PROBLEM STATEMENT: Your reply must be the number of lines in the entries that hold the word "registro", and nothing else.

_ _ _

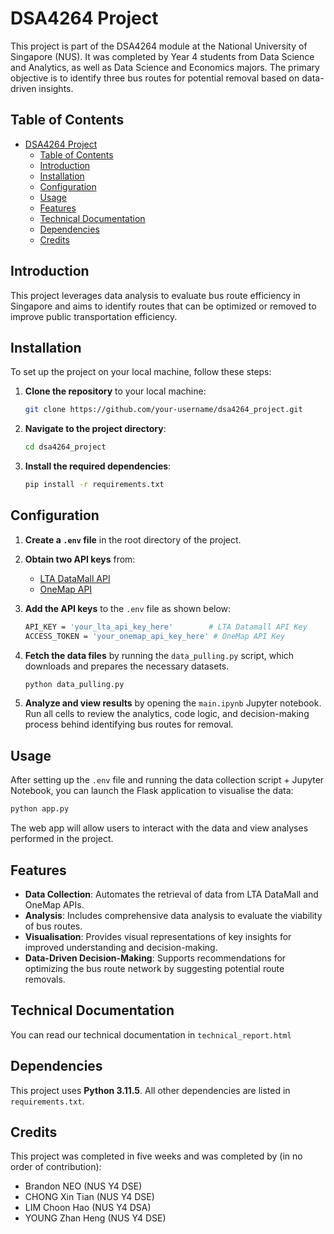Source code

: # DSA4264 Project

This project is part of the DSA4264 module at the National University of Singapore (NUS). It was completed by Year 4 students from Data Science and Analytics, as well as Data Science and Economics majors. The primary objective is to identify three bus routes for potential removal based on data-driven insights.

## Table of Contents

- [DSA4264 Project](#dsa4264-project)
  - [Table of Contents](#table-of-contents)
  - [Introduction](#introduction)
  - [Installation](#installation)
  - [Configuration](#configuration)
  - [Usage](#usage)
  - [Features](#features)
  - [Technical Documentation](#technical-documentation)
  - [Dependencies](#dependencies)
  - [Credits](#credits)

## Introduction

This project leverages data analysis to evaluate bus route efficiency in Singapore and aims to identify routes that can be optimized or removed to improve public transportation efficiency.

## Installation

To set up the project on your local machine, follow these steps:

1. **Clone the repository** to your local machine:

    ```bash
    git clone https://github.com/your-username/dsa4264_project.git
    ```

2. **Navigate to the project directory**:

    ```bash
    cd dsa4264_project
    ```

3. **Install the required dependencies**:

    ```bash
    pip install -r requirements.txt
    ```

## Configuration

1. **Create a `.env` file** in the root directory of the project.
2. **Obtain two API keys** from:
   - [LTA DataMall API](https://datamall.lta.gov.sg/content/datamall/en.html)
   - [OneMap API](https://www.onemap.gov.sg/apidocs/)
   
3. **Add the API keys** to the `.env` file as shown below:

    ```bash
    API_KEY = 'your_lta_api_key_here'        # LTA Datamall API Key
    ACCESS_TOKEN = 'your_onemap_api_key_here' # OneMap API Key
    ```

4. **Fetch the data files** by running the `data_pulling.py` script, which downloads and prepares the necessary datasets.

    ```bash
    python data_pulling.py
    ```

5. **Analyze and view results** by opening the `main.ipynb` Jupyter notebook. Run all cells to review the analytics, code logic, and decision-making process behind identifying bus routes for removal.

## Usage

After setting up the `.env` file and running the data collection script + Jupyter Notebook, you can launch the Flask application to visualise the data:

```bash
python app.py
```

The web app will allow users to interact with the data and view analyses performed in the project.

## Features

- **Data Collection**: Automates the retrieval of data from LTA DataMall and OneMap APIs.
- **Analysis**: Includes comprehensive data analysis to evaluate the viability of bus routes.
- **Visualisation**: Provides visual representations of key insights for improved understanding and decision-making.
- **Data-Driven Decision-Making**: Supports recommendations for optimizing the bus route network by suggesting potential route removals.

## Technical Documentation
You can read our technical documentation in `technical_report.html`

## Dependencies

This project uses **Python 3.11.5**. All other dependencies are listed in `requirements.txt`.

## Credits
This project was completed in five weeks and was completed by (in no order of contribution): 
- Brandon NEO (NUS Y4 DSE)
- CHONG Xin Tian (NUS Y4 DSE)
- LIM Choon Hao (NUS Y4 DSA)
- YOUNG Zhan Heng (NUS Y4 DSE)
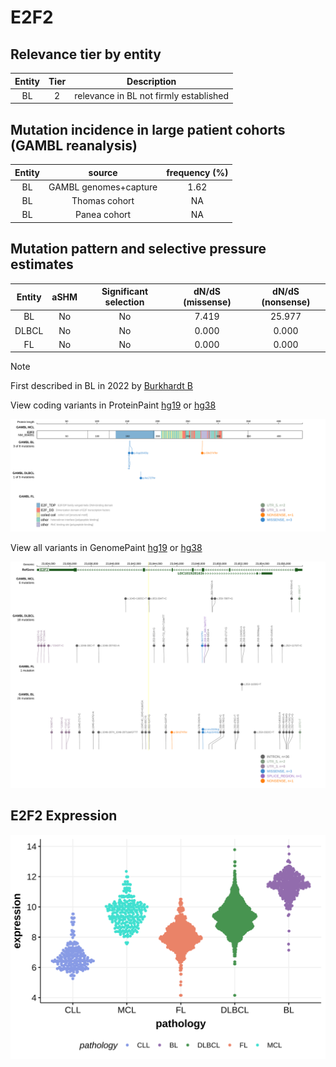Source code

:# E2F2

## Relevance tier by entity

|Entity|Tier|Description                           |
|:------:|:----:|--------------------------------------|
|BL    |2   |relevance in BL not firmly established|

## Mutation incidence in large patient cohorts (GAMBL reanalysis)

|Entity|source               |frequency (%)|
|:------:|:---------------------:|:-------------:|
|BL    |GAMBL genomes+capture|1.62         |
|BL    |Thomas cohort        |  NA         |
|BL    |Panea cohort         |  NA         |

## Mutation pattern and selective pressure estimates

|Entity|aSHM|Significant selection|dN/dS (missense)|dN/dS (nonsense)|
|:------:|:----:|:---------------------:|:----------------:|:----------------:|
|BL    |No  |No                   |7.419           |25.977          |
|DLBCL |No  |No                   |0.000           | 0.000          |
|FL    |No  |No                   |0.000           | 0.000          |


> [!NOTE]
> First described in BL in 2022 by [Burkhardt B](https://pubmed.ncbi.nlm.nih.gov/35794096)


View coding variants in ProteinPaint [hg19](https://morinlab.github.io/LLMPP/GAMBL/E2F2_protein.html)  or [hg38](https://morinlab.github.io/LLMPP/GAMBL/E2F2_protein_hg38.html)

![image](images/proteinpaint/E2F2_NM_004091.svg)

View all variants in GenomePaint [hg19](https://morinlab.github.io/LLMPP/GAMBL/E2F2.html)  or [hg38](https://morinlab.github.io/LLMPP/GAMBL/E2F2_hg38.html)

![image](images/proteinpaint/E2F2.svg)
## E2F2 Expression
![image](images/gene_expression/E2F2_by_pathology.svg)
<!-- ORIGIN: schmitzBurkittLymphomaPathogenesis2012 -->
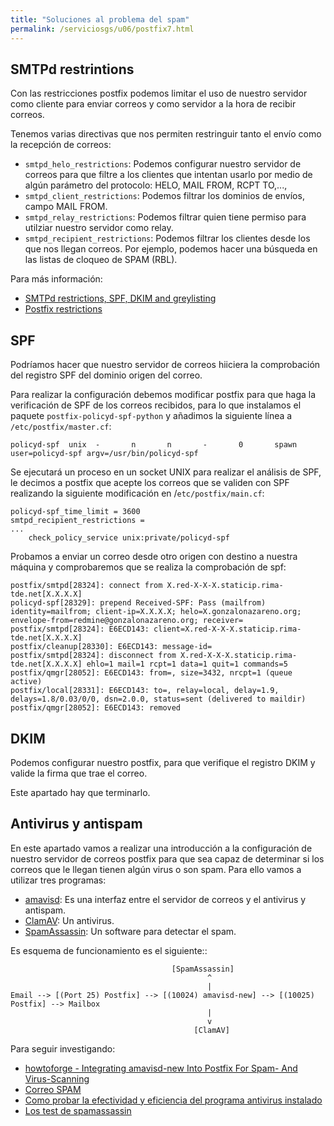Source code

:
 ```yaml
---
title: "Soluciones al problema del spam"
permalink: /serviciosgs/u06/postfix7.html
---
```


## SMTPd restrintions

Con las restricciones postfix podemos limitar el uso de nuestro servidor como cliente para enviar correos y como servidor a la hora de recibir correos. 

Tenemos varias directivas que nos permiten restringuir tanto el envío como la recepción de correos:

* `smtpd_helo_restrictions`: Podemos configurar nuestro servidor de correos para que filtre a los clientes que intentan usarlo por medio de algún parámetro del protocolo: HELO, MAIL FROM, RCPT TO,..., 
* `smtpd_client_restrictions`: Podemos filtrar los dominios de envíos, campo MAIL FROM.
* `smtpd_relay_restrictions`: Podemos filtrar quien tiene permiso para utilziar nuestro servidor como relay.
* `smtpd_recipient_restrictions`: Podemos filtrar los clientes desde los que nos llegan correos. Por ejemplo, podemos hacer una búsqueda en las listas de cloqueo de SPAM (RBL).

Para más información:

* [SMTPd restrictions, SPF, DKIM and greylisting ](https://workaround.org/ispmail/wheezy/smtpd-restrictions-spf-dkim-and-greylisting)
* [Postfix restrictions](https://wiki.centos.org/HowTos/postfix_restrictions)


## SPF

Podríamos hacer que nuestro servidor de correos hiiciera la comprobación del registro SPF del dominio origen del correo.

Para realizar la configuración debemos modificar postfix para que haga la verificación de SPF de los correos recibidos, para lo que instalamos el paquete `postfix-policyd-spf-python` y añadimos la siguiente línea a `/etc/postfix/master.cf`:

    policyd-spf  unix  -       n       n       -       0       spawn     user=policyd-spf argv=/usr/bin/policyd-spf

Se ejecutará un proceso en un socket UNIX para realizar el análisis de SPF, le decimos a postfix que acepte los correos que se validen con SPF realizando la siguiente modificación en /`etc/postfix/main.cf`:
	
    policyd-spf_time_limit = 3600
    smtpd_recipient_restrictions =
    ...
        check_policy_service unix:private/policyd-spf

Probamos a enviar un correo desde otro origen con destino a nuestra máquina y comprobaremos que se realiza la comprobación de spf:

    postfix/smtpd[28324]: connect from X.red-X-X-X.staticip.rima-tde.net[X.X.X.X]
    policyd-spf[28329]: prepend Received-SPF: Pass (mailfrom) identity=mailfrom; client-ip=X.X.X.X; helo=X.gonzalonazareno.org; envelope-from=redmine@gonzalonazareno.org; receiver= 
    postfix/smtpd[28324]: E6ECD143: client=X.red-X-X-X.staticip.rima-tde.net[X.X.X.X]
    postfix/cleanup[28330]: E6ECD143: message-id=
    postfix/smtpd[28324]: disconnect from X.red-X-X-X.staticip.rima-tde.net[X.X.X.X] ehlo=1 mail=1 rcpt=1 data=1 quit=1 commands=5
    postfix/qmgr[28052]: E6ECD143: from=, size=3432, nrcpt=1 (queue active)
    postfix/local[28331]: E6ECD143: to=, relay=local, delay=1.9, delays=1.8/0.03/0/0, dsn=2.0.0, status=sent (delivered to maildir)
    postfix/qmgr[28052]: E6ECD143: removed


## DKIM

Podemos configurar nuestro postfix, para que verifique el registro DKIM y valide la firma que trae el correo.

Este apartado hay que terminarlo.

## Antivirus y antispam

En este apartado vamos a realizar una introducción a la configuración de nuestro servidor de correos postfix para que sea capaz de determinar si los correos que le llegan tienen algún virus o son spam. Para ello vamos a utilizar tres programas:

* [amavisd](https://www.ijs.si/software/amavisd/): Es una interfaz entre el servidor de correos y el antivirus y antispam.
* [ClamAV](https://www.clamav.net/): Un antivirus.
* [SpamAssassin](http://spamassassin.apache.org/): Un software para detectar el spam.

Es esquema de funcionamiento es el siguiente::

										[SpamAssassin]
	                                            ^
	                                            |
	Email --> [(Port 25) Postfix] --> [(10024) amavisd-new] --> [(10025) Postfix] --> Mailbox
	                                            |
	                                            v
	                                         [ClamAV]
Para seguir investigando:

* [howtoforge - Integrating amavisd-new Into Postfix For Spam- And Virus-Scanning](https://www.howtoforge.com/amavisd_postfix_debian_ubuntu_p2)
* [Correo SPAM](http://spamassassin.apache.org/gtube/gtube.txt)
* [Como probar la efectividad y eficiencia del programa antivirus instalado](https://norfipc.com/virus/probar-antivirus.html)
* [Los test de spamassassin](https://spamassassin.apache.org/old/tests_3_3_x.html)
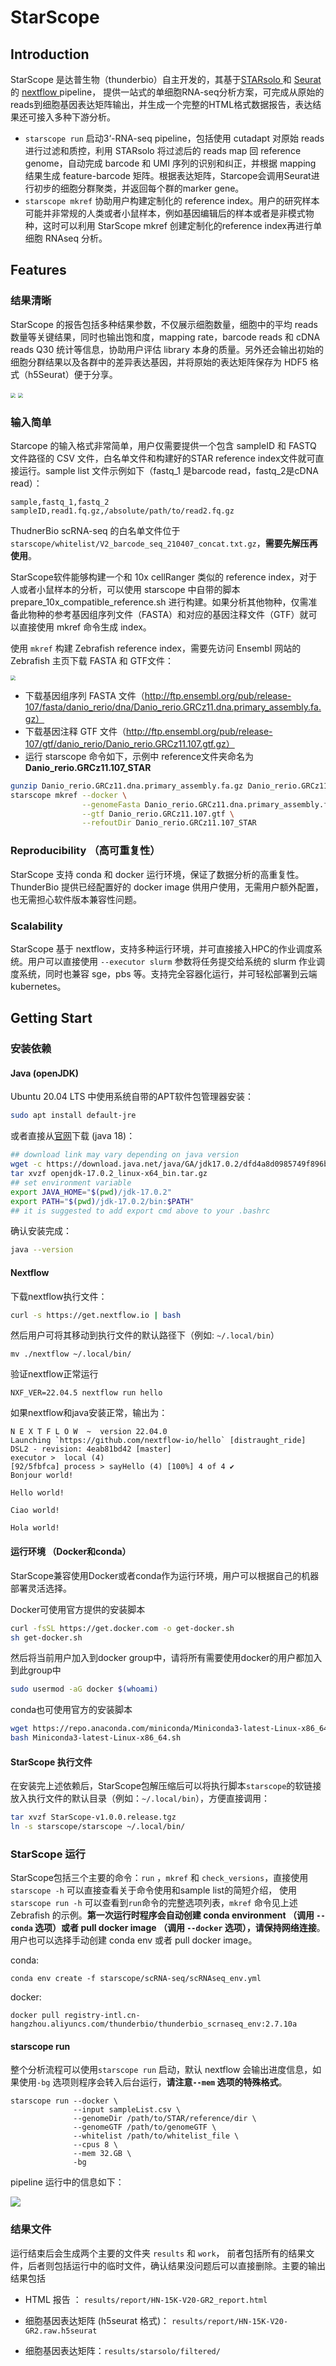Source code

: # StarScope

## Introduction

StarScope 是达普生物（thunderbio）自主开发的，其基于[STARsolo ](https://github.com/alexdobin/STAR/blob/master/docs/STARsolo.md)和 [Seurat](https://satijalab.org/seurat/) 的 [nextflow ](https://www.nextflow.io/) pipeline， 提供一站式的单细胞RNA-seq分析方案，可完成从原始的reads到细胞基因表达矩阵输出，并生成一个完整的HTML格式数据报告，表达结果还可接入多种下游分析。

- `starscope run` 启动3‘-RNA-seq pipeline，包括使用 cutadapt 对原始 reads 进行过滤和质控，利用 STARsolo 将过滤后的 reads map 回 reference genome，自动完成 barcode 和 UMI 序列的识别和纠正，并根据 mapping 结果生成 feature-barcode 矩阵。根据表达矩阵，Starcope会调用Seurat进行初步的细胞分群聚类，并返回每个群的marker gene。
- `starscope mkref` 协助用户构建定制化的 reference index。用户的研究样本可能并非常规的人类或者小鼠样本，例如基因编辑后的样本或者是非模式物种，这时可以利用 StarScope mkref 创建定制化的reference index再进行单细胞 RNAseq 分析。

## Features

### 结果清晰

StarScope 的报告包括多种结果参数，不仅展示细胞数量，细胞中的平均 reads 数量等关键结果，同时也输出饱和度，mapping rate，barcode reads 和 cDNA reads Q30 统计等信息，协助用户评估 library 本身的质量。另外还会输出初始的细胞分群结果以及各群中的差异表达基因，并将原始的表达矩阵保存为 HDF5 格式（h5Seurat）便于分享。

<img src="misc/images/Thunderbio-scRNA-seq-Report.png" style="zoom:50%;" />

<img src="misc/images/Thunderbio-scRNA-seq-Report.cluster.png" style="zoom:50%;" />

### 输入简单

Starcope 的输入格式非常简单，用户仅需要提供一个包含 sampleID 和 FASTQ 文件路径的 CSV 文件，白名单文件和构建好的STAR reference index文件就可直接运行。sample list 文件示例如下（fastq_1 是barcode read，fastq_2是cDNA read）：

```
sample,fastq_1,fastq_2
sampleID,read1.fq.gz,/absolute/path/to/read2.fq.gz
```

ThudnerBio scRNA-seq 的白名单文件位于`starscope/whitelist/V2_barcode_seq_210407_concat.txt.gz`，**需要先解压再使用**。

StarScope软件能够构建一个和 10x cellRanger 类似的 reference index，对于人或者小鼠样本的分析，可以使用 starscope 中自带的脚本 prepare_10x_compatible_reference.sh 进行构建。如果分析其他物种，仅需准备此物种的参考基因组序列文件（FASTA）和对应的基因注释文件（GTF）就可以直接使用 mkref 命令生成 index。

使用 `mkref` 构建 Zebrafish reference index，需要先访问 Ensembl 网站的 Zebrafish 主页下载 FASTA 和 GTF文件：

<img src="misc/images/Danio_rerio-Ensembl-genome-browser-107.png" style="zoom:50%;" />

- 下载基因组序列 FASTA 文件（http://ftp.ensembl.org/pub/release-107/fasta/danio_rerio/dna/Danio_rerio.GRCz11.dna.primary_assembly.fa.gz）
- 下载基因注释 GTF 文件（http://ftp.ensembl.org/pub/release-107/gtf/danio_rerio/Danio_rerio.GRCz11.107.gtf.gz）
- 运行 starscope 命令如下，示例中 reference文件夹命名为**Danio_rerio.GRCz11.107_STAR**

```bash
gunzip Danio_rerio.GRCz11.dna.primary_assembly.fa.gz Danio_rerio.GRCz11.107.gtf.gz
starscope mkref --docker \
                --genomeFasta Danio_rerio.GRCz11.dna.primary_assembly.fa \
                --gtf Danio_rerio.GRCz11.107.gtf \
                --refoutDir Danio_rerio.GRCz11.107_STAR
```

### Reproducibility （高可重复性）

StarScope 支持 conda 和 docker 运行环境，保证了数据分析的高重复性。ThunderBio 提供已经配置好的 docker image 供用户使用，无需用户额外配置，也无需担心软件版本兼容性问题。

### Scalability

StarScope 基于 nextflow，支持多种运行环境，并可直接接入HPC的作业调度系统。用户可以直接使用 `--executor slurm` 参数将任务提交给系统的 slurm 作业调度系统，同时也兼容 sge，pbs 等。支持完全容器化运行，并可轻松部署到云端 kubernetes。

## Getting Start

### 安装依赖

#### Java (openJDK)

Ubuntu 20.04 LTS 中使用系统自带的APT软件包管理器安装：

```bash
sudo apt install default-jre
```

或者直接从[官网](https://jdk.java.net/18/)下载 (java 18)：

```bash
## download link may vary depending on java version
wget -c https://download.java.net/java/GA/jdk17.0.2/dfd4a8d0985749f896bed50d7138ee7f/8/GPL/openjdk-17.0.2_linux-x64_bin.tar.gz
tar xvzf openjdk-17.0.2_linux-x64_bin.tar.gz
## set environment variable
export JAVA_HOME="$(pwd)/jdk-17.0.2"
export PATH="$(pwd)/jdk-17.0.2/bin:$PATH"
## it is suggested to add export cmd above to your .bashrc
```
确认安装完成：

```bash
java --version
```

#### Nextflow

下载nextflow执行文件：

```bash
curl -s https://get.nextflow.io | bash
```

然后用户可将其移动到执行文件的默认路径下（例如: `~/.local/bin`）

```
mv ./nextflow ~/.local/bin/
```

验证nextflow正常运行

```
NXF_VER=22.04.5 nextflow run hello
```

如果nextflow和java安装正常，输出为：

```
N E X T F L O W  ~  version 22.04.0
Launching `https://github.com/nextflow-io/hello` [distraught_ride] DSL2 - revision: 4eab81bd42 [master]
executor >  local (4)
[92/5fbfca] process > sayHello (4) [100%] 4 of 4 ✔
Bonjour world!

Hello world!

Ciao world!

Hola world!
```

#### 运行环境 （Docker和conda）

StarScope兼容使用Docker或者conda作为运行环境，用户可以根据自己的机器部署灵活选择。

Docker可使用官方提供的安装脚本

```bash
curl -fsSL https://get.docker.com -o get-docker.sh
sh get-docker.sh
```

然后将当前用户加入到docker group中，请将所有需要使用docker的用户都加入到此group中

```bash
sudo usermod -aG docker $(whoami)
```

conda也可使用官方的安装脚本

```bash
wget https://repo.anaconda.com/miniconda/Miniconda3-latest-Linux-x86_64.sh
bash Miniconda3-latest-Linux-x86_64.sh
```

#### StarScope 执行文件

在安装完上述依赖后，StarScope包解压缩后可以将执行脚本`starscope`的软链接放入执行文件的默认目录（例如：`~/.local/bin`），方便直接调用：

```bash
tar xvzf StarScope-v1.0.0.release.tgz
ln -s starscope/starscope ~/.local/bin/
```

###  StarScope 运行

StarScope包括三个主要的命令：`run` ，`mkref` 和 `check_versions`，直接使用 `starscope -h` 可以直接查看关于命令使用和sample list的简短介绍， 使用`starscope run -h` 可以查看到`run`命令的完整选项列表，`mkref` 命令见上述 Zebrafish 的示例。**第一次运行时程序会自动创建 conda environment （调用 `--conda` 选项）或者 pull docker image （调用 `--docker` 选项），请保持网络连接**。用户也可以选择手动创建 conda env 或者 pull docker image。

conda:

```
conda env create -f starscope/scRNA-seq/scRNAseq_env.yml
```
docker:
```
docker pull registry-intl.cn-hangzhou.aliyuncs.com/thunderbio/thunderbio_scrnaseq_env:2.7.10a
```

#### starscope run

整个分析流程可以使用`starscope run` 启动，默认 nextflow 会输出进度信息，如果使用`-bg` 选项则程序会转入后台运行，**请注意`--mem` 选项的特殊格式**。

```
starscope run --docker \
              --input sampleList.csv \
              --genomeDir /path/to/STAR/reference/dir \
              --genomeGTF /path/to/genomeGTF \
              --whitelist /path/to/whitelist_file \
              --cpus 8 \
              --mem 32.GB \
              -bg
```

pipeline 运行中的信息如下：

![](/home/xzx/tmp/20220905_StarScope_introduction/StarScope_output.png)

### 结果文件

运行结束后会生成两个主要的文件夹 `results` 和 `work`， 前者包括所有的结果文件，后者则包括运行中的临时文件，确认结果没问题后可以直接删除。主要的输出结果包括

- HTML 报告 ： `results/report/HN-15K-V20-GR2_report.html`

- 细胞基因表达矩阵 (h5seurat 格式)： `results/report/HN-15K-V20-GR2.raw.h5seurat`

- 细胞基因表达矩阵：`results/starsolo/filtered/`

_ _ _

RESPONSE TO THIS EXERCISE: 2